Li Muqing turned slightly and looked elsewhere.
Shen Yi collected the official items, left the extra bottle on the counter, and said with complete calm: “Thank you for the gesture. I appreciate it.”
Not making a performance of refusing. Not giving the impression he thought himself above it. Just leaving it.
He turned and walked out.
Li Muqing followed. “You’re that careful about getting tangled up with Qingzhou families?”
Shen Yi slowed his pace and turned. “Their connections are useful enough. I just worry that if I use them too much, I’ll end up having to change my surname.”
Like just now — ten years of medicinal baths converted to Qi-Gathering Pills. That was technically something the rules provided for, but only if someone raised it. Nobody had to.
The uniform that would be collected. The copy prepared in advance.

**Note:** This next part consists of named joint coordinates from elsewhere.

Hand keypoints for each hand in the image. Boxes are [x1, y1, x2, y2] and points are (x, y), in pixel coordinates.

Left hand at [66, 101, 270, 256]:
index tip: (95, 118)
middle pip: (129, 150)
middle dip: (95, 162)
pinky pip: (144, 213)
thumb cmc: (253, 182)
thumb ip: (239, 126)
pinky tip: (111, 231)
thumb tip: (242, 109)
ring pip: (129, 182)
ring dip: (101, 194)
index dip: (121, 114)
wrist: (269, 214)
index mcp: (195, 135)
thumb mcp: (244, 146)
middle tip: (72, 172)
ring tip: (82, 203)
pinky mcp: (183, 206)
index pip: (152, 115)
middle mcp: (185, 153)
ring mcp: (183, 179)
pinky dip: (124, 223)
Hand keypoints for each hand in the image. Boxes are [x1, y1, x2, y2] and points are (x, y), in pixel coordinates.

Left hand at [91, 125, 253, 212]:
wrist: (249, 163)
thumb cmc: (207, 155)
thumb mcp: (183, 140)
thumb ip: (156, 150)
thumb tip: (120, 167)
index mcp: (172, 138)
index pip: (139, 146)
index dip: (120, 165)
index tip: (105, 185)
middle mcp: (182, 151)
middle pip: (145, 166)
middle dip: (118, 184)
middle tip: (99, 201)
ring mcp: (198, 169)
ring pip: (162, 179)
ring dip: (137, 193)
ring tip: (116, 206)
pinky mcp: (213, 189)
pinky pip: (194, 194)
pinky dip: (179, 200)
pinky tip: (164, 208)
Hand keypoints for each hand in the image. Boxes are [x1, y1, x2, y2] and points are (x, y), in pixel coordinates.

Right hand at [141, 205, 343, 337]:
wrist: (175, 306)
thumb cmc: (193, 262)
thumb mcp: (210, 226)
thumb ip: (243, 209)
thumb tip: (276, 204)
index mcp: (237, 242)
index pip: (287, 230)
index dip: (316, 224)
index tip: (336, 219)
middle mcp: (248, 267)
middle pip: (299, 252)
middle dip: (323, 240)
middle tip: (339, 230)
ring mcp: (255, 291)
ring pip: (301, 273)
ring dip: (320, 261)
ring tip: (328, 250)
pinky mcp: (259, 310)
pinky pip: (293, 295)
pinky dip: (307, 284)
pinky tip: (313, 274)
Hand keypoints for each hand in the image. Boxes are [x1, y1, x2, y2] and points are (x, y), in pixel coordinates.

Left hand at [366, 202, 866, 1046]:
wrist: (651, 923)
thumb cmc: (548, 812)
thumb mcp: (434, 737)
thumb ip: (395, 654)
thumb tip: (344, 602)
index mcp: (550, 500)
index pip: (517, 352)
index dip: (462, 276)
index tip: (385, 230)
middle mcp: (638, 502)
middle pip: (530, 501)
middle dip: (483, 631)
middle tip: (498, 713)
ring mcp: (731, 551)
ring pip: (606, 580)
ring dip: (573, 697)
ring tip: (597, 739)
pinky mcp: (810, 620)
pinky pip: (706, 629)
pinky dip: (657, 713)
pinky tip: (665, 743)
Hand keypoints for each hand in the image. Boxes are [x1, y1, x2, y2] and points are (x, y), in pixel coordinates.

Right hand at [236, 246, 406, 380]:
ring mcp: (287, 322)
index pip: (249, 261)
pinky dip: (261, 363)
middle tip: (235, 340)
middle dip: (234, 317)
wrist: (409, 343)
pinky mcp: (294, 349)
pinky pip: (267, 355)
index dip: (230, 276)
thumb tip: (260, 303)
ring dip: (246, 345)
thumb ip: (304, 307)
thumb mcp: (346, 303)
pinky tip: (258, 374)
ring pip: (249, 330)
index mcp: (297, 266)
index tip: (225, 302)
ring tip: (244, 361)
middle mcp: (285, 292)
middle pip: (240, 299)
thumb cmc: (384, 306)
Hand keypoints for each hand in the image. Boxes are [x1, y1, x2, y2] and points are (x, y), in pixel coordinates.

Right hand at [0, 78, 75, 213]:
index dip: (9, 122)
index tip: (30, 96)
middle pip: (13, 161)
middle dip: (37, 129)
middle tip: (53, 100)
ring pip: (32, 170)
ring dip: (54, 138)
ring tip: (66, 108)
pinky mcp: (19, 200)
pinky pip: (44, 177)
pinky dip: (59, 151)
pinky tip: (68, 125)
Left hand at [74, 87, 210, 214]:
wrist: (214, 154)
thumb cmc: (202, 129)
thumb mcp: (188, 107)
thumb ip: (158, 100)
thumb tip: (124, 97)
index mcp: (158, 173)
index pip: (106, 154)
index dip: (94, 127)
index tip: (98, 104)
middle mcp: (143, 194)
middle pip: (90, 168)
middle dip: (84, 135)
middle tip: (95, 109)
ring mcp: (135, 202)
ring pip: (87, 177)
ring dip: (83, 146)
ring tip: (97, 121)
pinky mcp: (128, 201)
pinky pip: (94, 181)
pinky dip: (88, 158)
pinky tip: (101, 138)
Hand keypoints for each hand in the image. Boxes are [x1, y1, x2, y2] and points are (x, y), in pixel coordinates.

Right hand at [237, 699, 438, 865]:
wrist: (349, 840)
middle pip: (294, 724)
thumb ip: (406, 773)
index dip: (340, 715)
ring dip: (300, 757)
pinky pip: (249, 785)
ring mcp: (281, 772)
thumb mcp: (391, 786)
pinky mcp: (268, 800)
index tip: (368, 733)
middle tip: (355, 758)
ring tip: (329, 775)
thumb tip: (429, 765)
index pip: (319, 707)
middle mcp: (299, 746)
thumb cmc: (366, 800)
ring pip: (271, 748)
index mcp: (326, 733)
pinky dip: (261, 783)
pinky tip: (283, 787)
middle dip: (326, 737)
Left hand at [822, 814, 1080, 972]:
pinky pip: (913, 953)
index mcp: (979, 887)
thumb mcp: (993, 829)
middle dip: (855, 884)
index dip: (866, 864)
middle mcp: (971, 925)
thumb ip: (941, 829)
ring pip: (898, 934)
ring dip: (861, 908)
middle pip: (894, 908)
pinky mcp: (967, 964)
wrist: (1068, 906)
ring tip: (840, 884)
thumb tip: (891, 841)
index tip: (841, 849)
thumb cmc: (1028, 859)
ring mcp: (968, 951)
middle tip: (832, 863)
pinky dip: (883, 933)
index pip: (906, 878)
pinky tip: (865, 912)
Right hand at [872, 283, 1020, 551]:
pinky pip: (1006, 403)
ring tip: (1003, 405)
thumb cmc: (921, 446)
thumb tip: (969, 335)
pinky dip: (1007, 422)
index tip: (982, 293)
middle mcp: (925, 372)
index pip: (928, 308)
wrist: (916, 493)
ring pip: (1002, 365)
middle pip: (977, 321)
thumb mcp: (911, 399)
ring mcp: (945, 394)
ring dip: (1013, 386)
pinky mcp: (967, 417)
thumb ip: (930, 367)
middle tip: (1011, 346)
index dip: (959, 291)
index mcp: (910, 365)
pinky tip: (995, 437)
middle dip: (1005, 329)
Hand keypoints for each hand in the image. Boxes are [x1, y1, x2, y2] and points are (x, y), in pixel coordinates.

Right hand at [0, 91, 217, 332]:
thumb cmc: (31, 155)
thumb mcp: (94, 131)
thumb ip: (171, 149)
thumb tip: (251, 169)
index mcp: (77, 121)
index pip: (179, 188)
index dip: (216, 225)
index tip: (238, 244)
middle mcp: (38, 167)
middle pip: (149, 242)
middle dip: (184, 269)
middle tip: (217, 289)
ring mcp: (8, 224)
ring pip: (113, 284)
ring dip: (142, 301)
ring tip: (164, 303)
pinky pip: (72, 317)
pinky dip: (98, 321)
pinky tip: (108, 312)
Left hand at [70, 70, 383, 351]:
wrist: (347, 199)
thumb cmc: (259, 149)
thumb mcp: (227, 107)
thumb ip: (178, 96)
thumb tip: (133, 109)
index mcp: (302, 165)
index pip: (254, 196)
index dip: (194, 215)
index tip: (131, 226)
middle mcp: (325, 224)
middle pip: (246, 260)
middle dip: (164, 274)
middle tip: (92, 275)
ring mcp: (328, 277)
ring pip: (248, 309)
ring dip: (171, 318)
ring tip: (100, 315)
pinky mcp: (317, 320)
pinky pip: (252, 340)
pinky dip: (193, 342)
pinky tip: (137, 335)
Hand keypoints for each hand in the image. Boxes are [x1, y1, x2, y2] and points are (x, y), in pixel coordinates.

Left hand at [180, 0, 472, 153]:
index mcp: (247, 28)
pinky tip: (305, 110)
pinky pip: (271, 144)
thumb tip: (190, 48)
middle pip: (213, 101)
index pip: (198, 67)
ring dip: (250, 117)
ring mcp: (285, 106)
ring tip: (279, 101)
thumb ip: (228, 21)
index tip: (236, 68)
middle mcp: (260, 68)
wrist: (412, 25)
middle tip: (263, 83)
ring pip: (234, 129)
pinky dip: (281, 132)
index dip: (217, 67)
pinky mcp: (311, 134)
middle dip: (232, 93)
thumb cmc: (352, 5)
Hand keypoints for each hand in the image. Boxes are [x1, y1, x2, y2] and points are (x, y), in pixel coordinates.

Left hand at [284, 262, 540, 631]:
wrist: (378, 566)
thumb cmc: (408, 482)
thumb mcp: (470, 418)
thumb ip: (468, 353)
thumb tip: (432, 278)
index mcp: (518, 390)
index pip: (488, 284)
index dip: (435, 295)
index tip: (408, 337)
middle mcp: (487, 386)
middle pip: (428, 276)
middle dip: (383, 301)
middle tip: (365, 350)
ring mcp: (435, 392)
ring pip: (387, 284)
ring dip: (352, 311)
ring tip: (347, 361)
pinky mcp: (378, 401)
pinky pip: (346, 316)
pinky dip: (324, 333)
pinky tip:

With the right backing, the small frictions of life just smoothed themselves away — invisible hands doing the work before it became work.
Nobody disliked being made comfortable. But nothing was ever truly without a price.
“Why draw such hard lines?” Li Muqing stretched her arms overhead and blinked. “Xinhan’s already talking about making you a family guardian and marrying off his sister — you might end up family anyway.”
Shen Yi looked at the brightness in her eyes, considered for a moment, and said with more seriousness than usual: “That’s exactly why it’s better to keep things clear.”
“So boring.” Li Muqing put her hands behind her back and moved ahead of him. “Come on — I’ll show you the quarters. The others will probably be stuck in the infirmary for a while, so you’ll have the place to yourself.”
She turned as she said it, voice unchanged — still the same light, unbothered tone. But her eyes had narrowed, just slightly.